In tempi come questi, in cui la critica discute non solo sulla funzione dei musei, ma anche su quella dell’arte stessa, e le posizioni oscillano tra la necessità di mantenerli solo come luoghi di raccolta, protezione, conservazione e presentazione delle opere, da un lato, e dall’ altro, sono intesi come canali di distribuzione delle creazioni culturali e persino come risorse per la crescita economica. Riteniamo che la nostra gestione, che ha cercato di creare un dialogo organico e stretto con lo spettatore, basato sulla necessità di educare come responsabilità sociale, che abbiamo realizzato accompagnando le comunità in ogni nostra tappa, sia riuscita a generare i risultati desiderati, che sono stati appunto l’appropriazione dei nostri spazi da parte di tutti e, di conseguenza, la loro fruizione e cura.



La cosiddetta “turisticizzazione dell’arte”, che implica il passaggio da una cultura elitaria a una cultura di massa, e anche la concezione accademica dello spazio ad essa dedicato, si allontanano da ciò che lo spazio culturale dovrebbe realmente essere, ovvero un elemento di integrazione e di conoscenza reciproca, in cui mettere in comune riflessioni ed esperienze, promuovendo la convivenza e il rispetto e rispondendo così ai cambiamenti sociali.
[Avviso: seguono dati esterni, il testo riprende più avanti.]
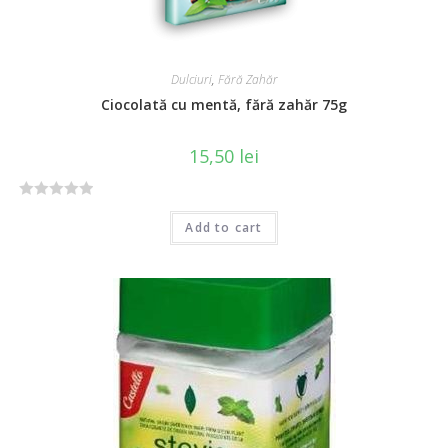
Dulciuri
,
Fără Zahăr
Ciocolată cu mentă, fără zahăr 75g
15,50
lei
R
Add to cart
a
t
e
d
0
o
u
t
o
f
Pensiamo che con la nostra utopia, che abbiamo reso possibile grazie alla partecipazione e alla responsabilizzazione degli artisti e delle comunità, siamo riusciti a portare avanti una gestione educativa per la conoscenza e la fruizione dell’arte, in modo non formale, ma intrinseco allo spirito della nostra gente.